_Work required_
Rewrite the records below, replacing every occurrence of "chart" with "graph" and leaving everything else unchanged. Omit the pictures from your output.

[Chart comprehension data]

☆ ☆ ☆

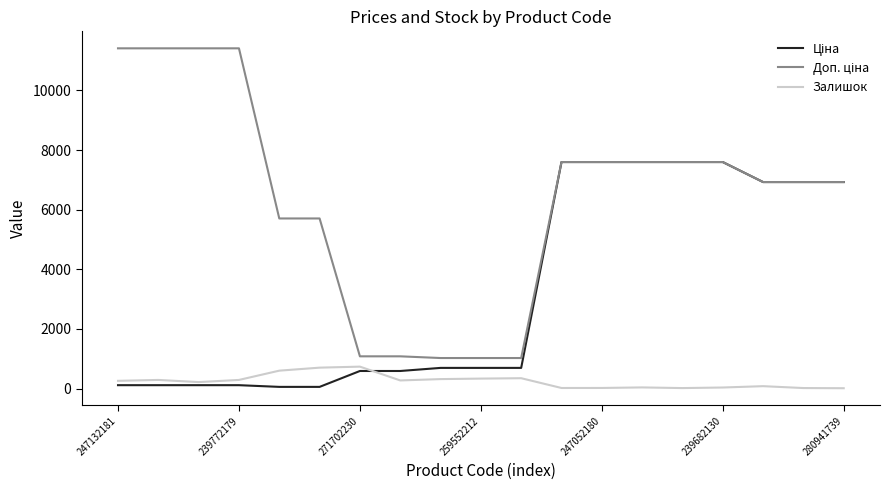

What is the difference between the maximum and minimum values in the Залишок series?

724.0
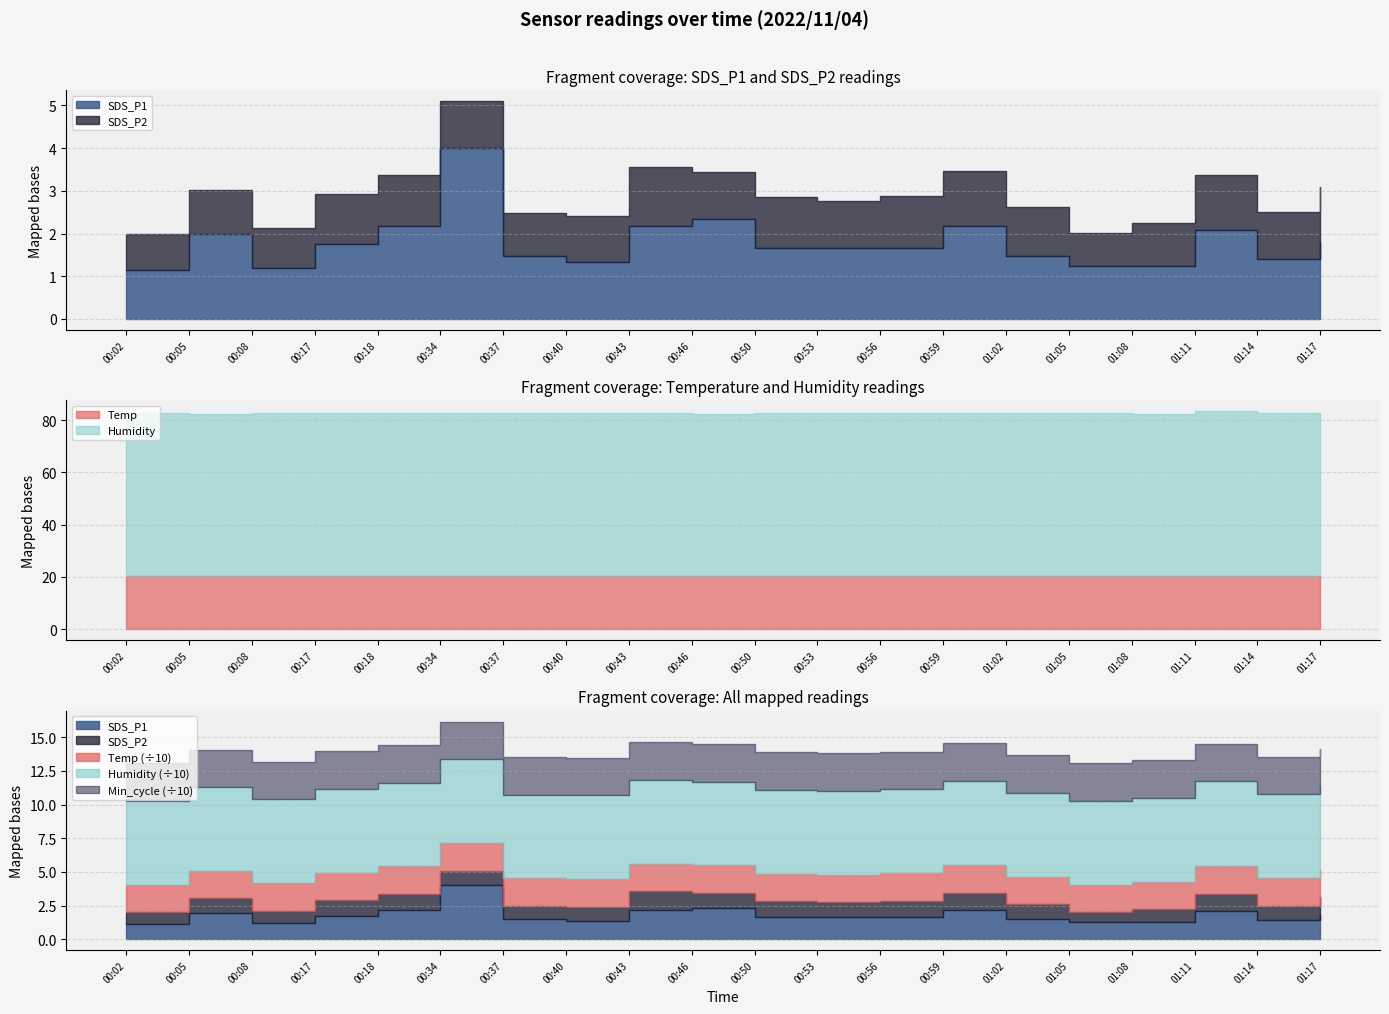

At which category is the sum across all series the highest?

00:34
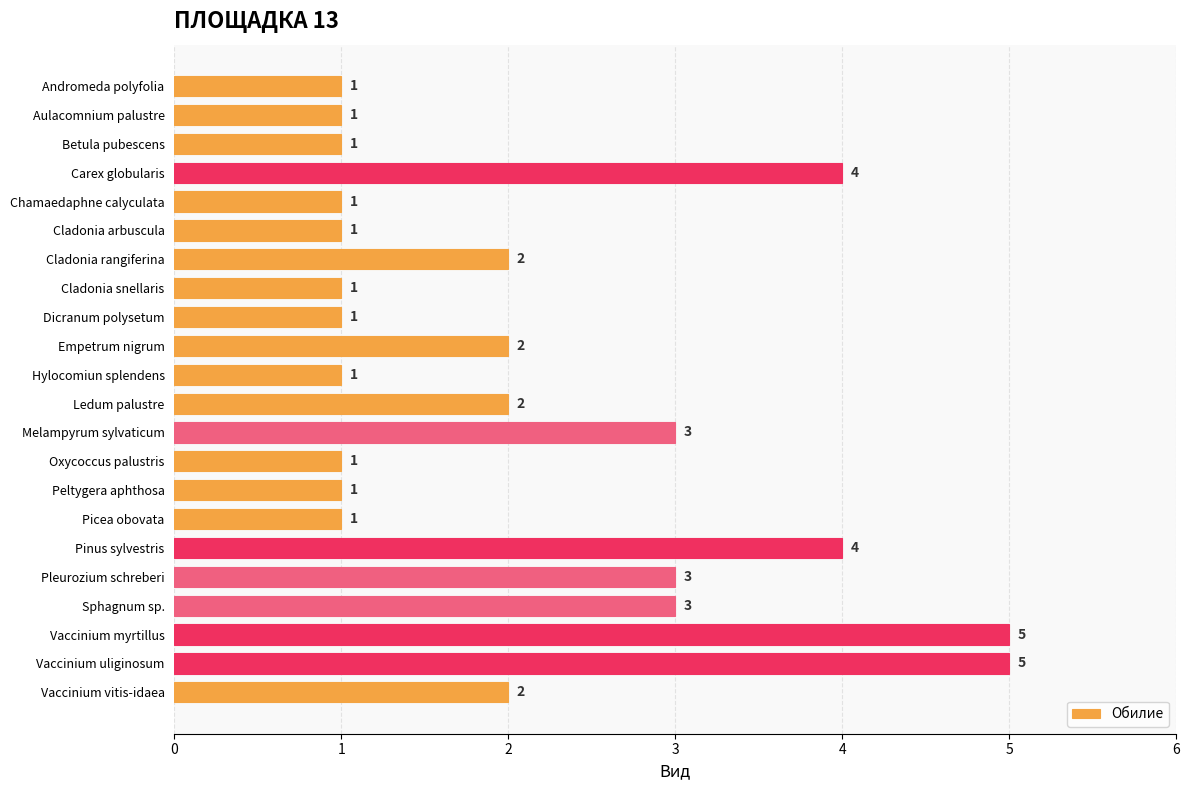

Between Vaccinium uliginosum and Cladonia snellaris, which is larger?

Vaccinium uliginosum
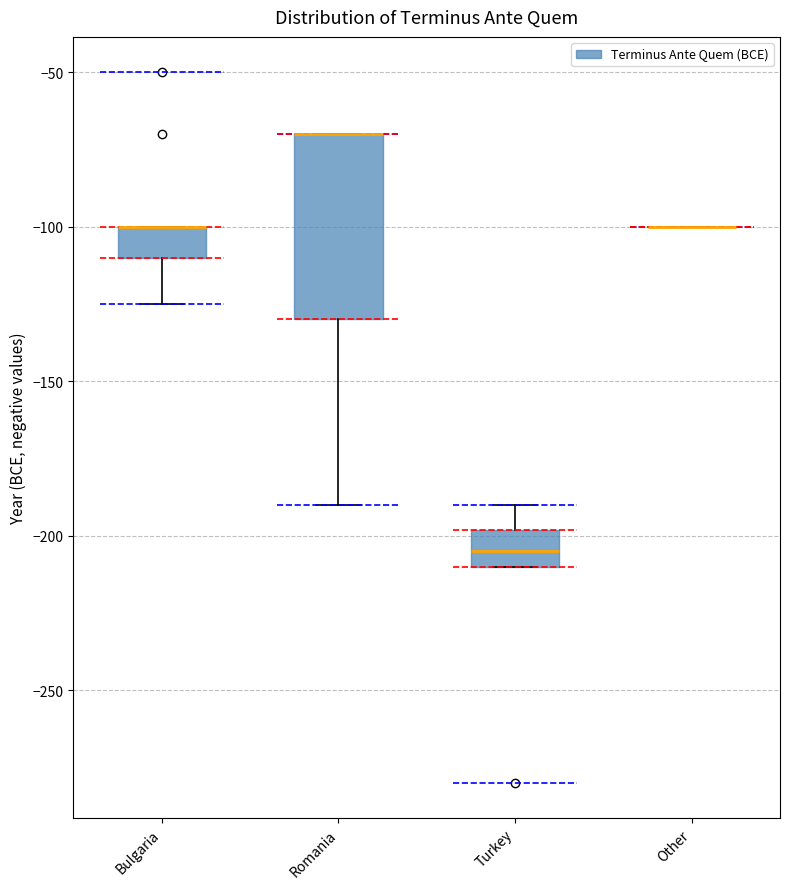

Reading left to right, read every box against the y-axis: the position of its median line, the range the box covers, and the ends of its whiskers. The values are not printed on the chart, so give them approximately, as read against the axis.

Bulgaria: median -100 (drawn on the box's upper edge), box -110 to -100, whiskers -125 to -100
Romania: median -70 (drawn on the box's upper edge), box -130 to -70, whiskers -190 to -70
Turkey: median -205, box -210 to -200, whiskers -210 to -190
Other: box collapsed to a line at -100, whiskers -100 to -100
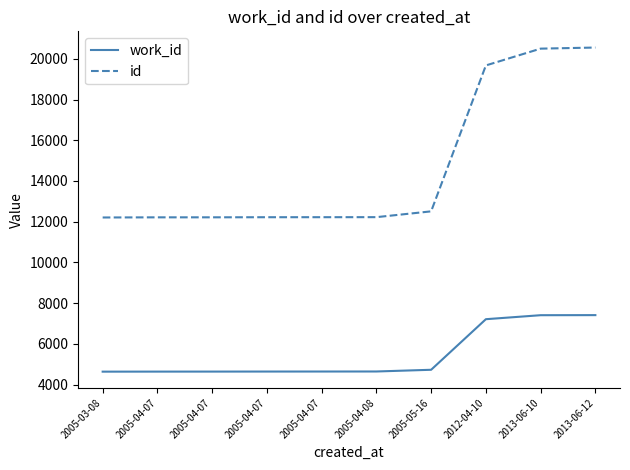

How many lines are shown in the chart?

2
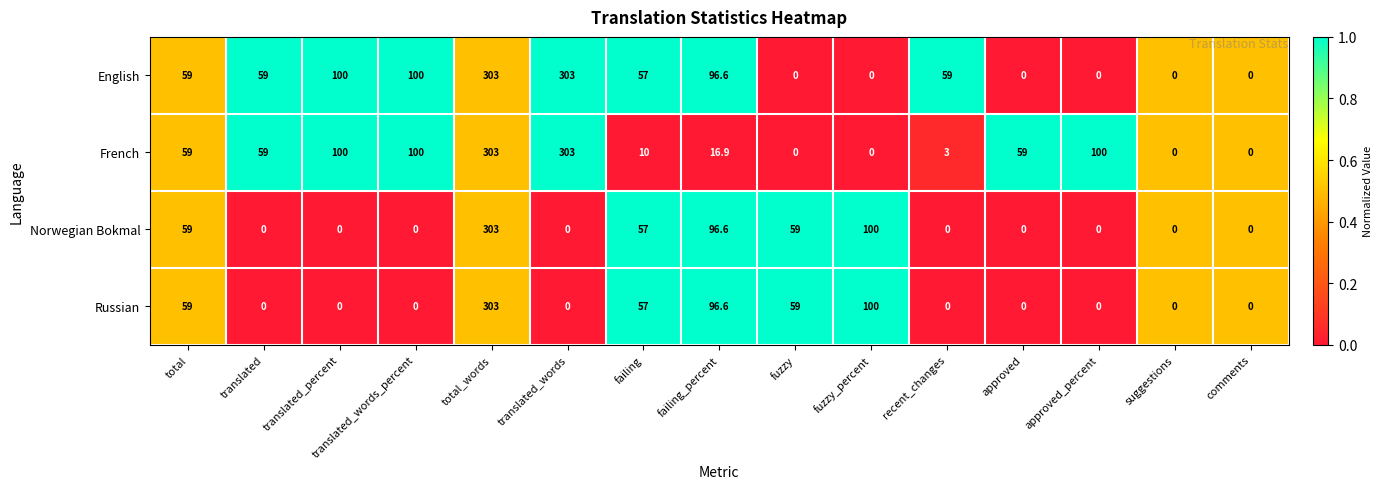

What is the difference between the English values at translated and failing_percent?

37.6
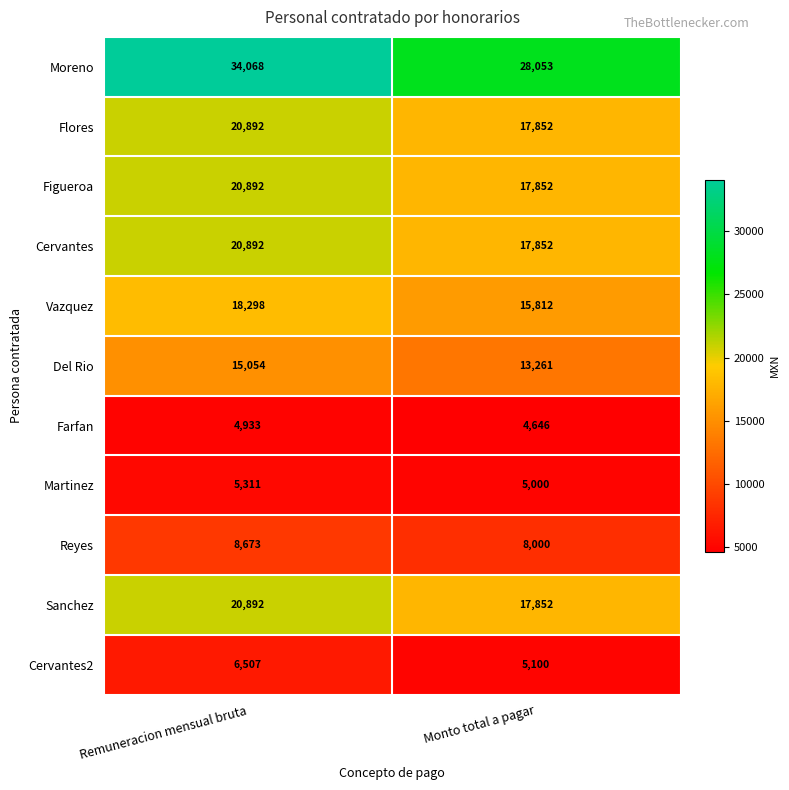

At which category does the chart reach its peak across all series?

Remuneracion mensual bruta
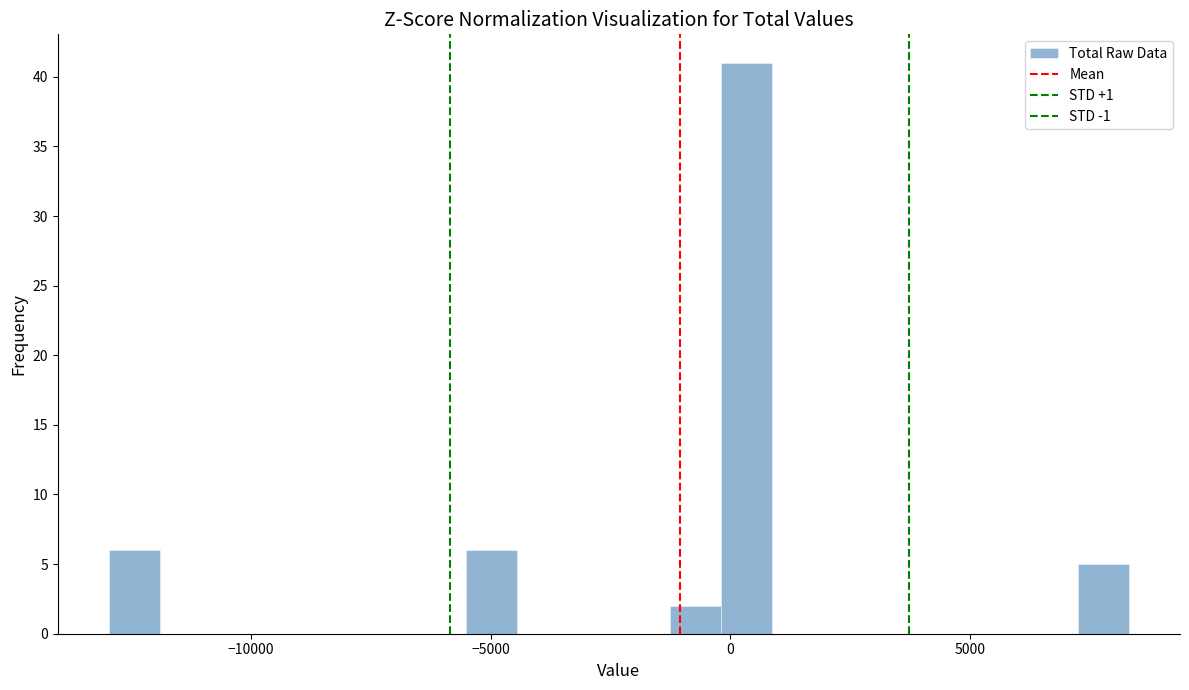

Around what value on the x-axis is the tallest bar? Give the approximate position of its centre, as read against the axis.

500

☆ ☆ ☆

_Problem solution_
What is the difference between the maximum and minimum values in the Залишок series?

724.0

At which category is the sum across all series the highest?

00:34

Between Vaccinium uliginosum and Cladonia snellaris, which is larger?

Vaccinium uliginosum

Reading left to right, read every box against the y-axis: the position of its median line, the range the box covers, and the ends of its whiskers. The values are not printed on the graph, so give them approximately, as read against the axis.

Bulgaria: median -100 (drawn on the box's upper edge), box -110 to -100, whiskers -125 to -100
Romania: median -70 (drawn on the box's upper edge), box -130 to -70, whiskers -190 to -70
Turkey: median -205, box -210 to -200, whiskers -210 to -190
Other: box collapsed to a line at -100, whiskers -100 to -100

How many lines are shown in the graph?

2

What is the difference between the English values at translated and failing_percent?

37.6

At which category does the graph reach its peak across all series?

Remuneracion mensual bruta

Around what value on the x-axis is the tallest bar? Give the approximate position of its centre, as read against the axis.

500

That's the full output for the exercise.